A resume is like a window into your professional career. It must tell a search committee enough to convey that you are a serious candidate and potentially a good leadership match for the institution, but it need not say everything.
Here 10 key tips that can help you refresh your resume and possibly land the interview.
Market Your Experience; Customize Your Response
Think of your resume as a marketing brochure rather than an autobiography.
- Show that you’ve read the job description.
- Tailor your presentation to suit the job opening.
- A scattershot approach of firing off the same generic resume to multiple jobs will not do the trick.
A Resume is Not a Curriculum Vitae (CV)
If you’re moving from an academic post to the executive leadership track, you will need to reframe your professional background.
- Streamline your experience.
- Present publications, grants received, and teaching and research experience as accomplishments.
- Present your skills and accomplishments in a manner that shows what you can do for the institution.
- Resumes are never more than two pages. One page, done properly, is even better.
Format Optional, Presentation Critical
Resumes are usually presented chronologically or functionally. This is largely a matter of personal preference. More important than format is presentation.
- Your resume must be clean and good looking.
- Make it easy to read.
- Keep it error free. There are no excuses for typos or bad grammar.
- Never send a Word document. Your formatting errors will look appalling. Always send it as a pdf.
Focus on Leadership
The search committee will be looking for candidates who appear capable and competent on paper, but more importantly are leaders who can help move the institution to the next level.
- Focus on key leadership skills that will help the institution today, as well as the future.
- Emphasize both tangible and intangible leadership qualities.
Be Accurate and Truthful
Your resume must be accurate and truthful.
- Do an internet search on yourself. Look for both positive and negative information.
- Present all relevant professional information even if it might show weakness or raise concerns.
- Be prepared to turn perceived liabilities into strengths.
Avoid Phantom Experience
Phantom experience (it never happened) is easily detected. There is little hope of getting away with exaggerations or outright falsehoods in your resume.
- Don’t round up employment dates.
- Don’t take sole credit for work done by your team.
- Don’t exaggerate or overuse superlatives. They are an arrogant red flag.
Match Your Skills with Job Description
Highlight your skills that are most germane to the position for which you are applying.
- Avoid resumes that bear no direct relationship to the job description.
- Include keywords and phrases from the job description to use in your resume.

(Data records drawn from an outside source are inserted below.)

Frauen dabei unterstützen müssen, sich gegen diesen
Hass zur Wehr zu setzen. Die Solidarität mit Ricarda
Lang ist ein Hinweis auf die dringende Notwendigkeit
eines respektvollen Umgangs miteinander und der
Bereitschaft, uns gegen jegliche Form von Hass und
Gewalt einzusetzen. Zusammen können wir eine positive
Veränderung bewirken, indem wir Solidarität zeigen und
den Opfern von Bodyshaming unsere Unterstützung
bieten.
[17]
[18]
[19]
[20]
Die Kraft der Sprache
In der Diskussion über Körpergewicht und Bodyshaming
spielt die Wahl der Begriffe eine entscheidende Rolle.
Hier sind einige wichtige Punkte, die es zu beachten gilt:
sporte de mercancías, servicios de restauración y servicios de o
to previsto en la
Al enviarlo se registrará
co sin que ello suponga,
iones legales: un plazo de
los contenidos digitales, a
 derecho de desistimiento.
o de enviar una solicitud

- Quantify your key accomplishments as they relate to the job for which you are applying.
- Consult a colleague who knows your background and can objectively edit your resume.
Right Resume for the Right Job
You should have several resumes at the ready.
- Highlight skill sets that can be easily adapted to specific jobs.
- Some positions will demand a broad range of leadership and people skills. Write for this.
- Some positions are likely to be looking for operational skills. Focus on those.
Your Professional Life is Dynamic
Think of your resume as a living document, always in need of tweaking and refining.
- Seek to learn new skills and display those on your resume as you perfect them.
- Attain credentials or certifications that will help you secure that next position up the ladder.
- Let your resume reflect those changes and ambitions.
- Promote yourself as someone a search committee should meet.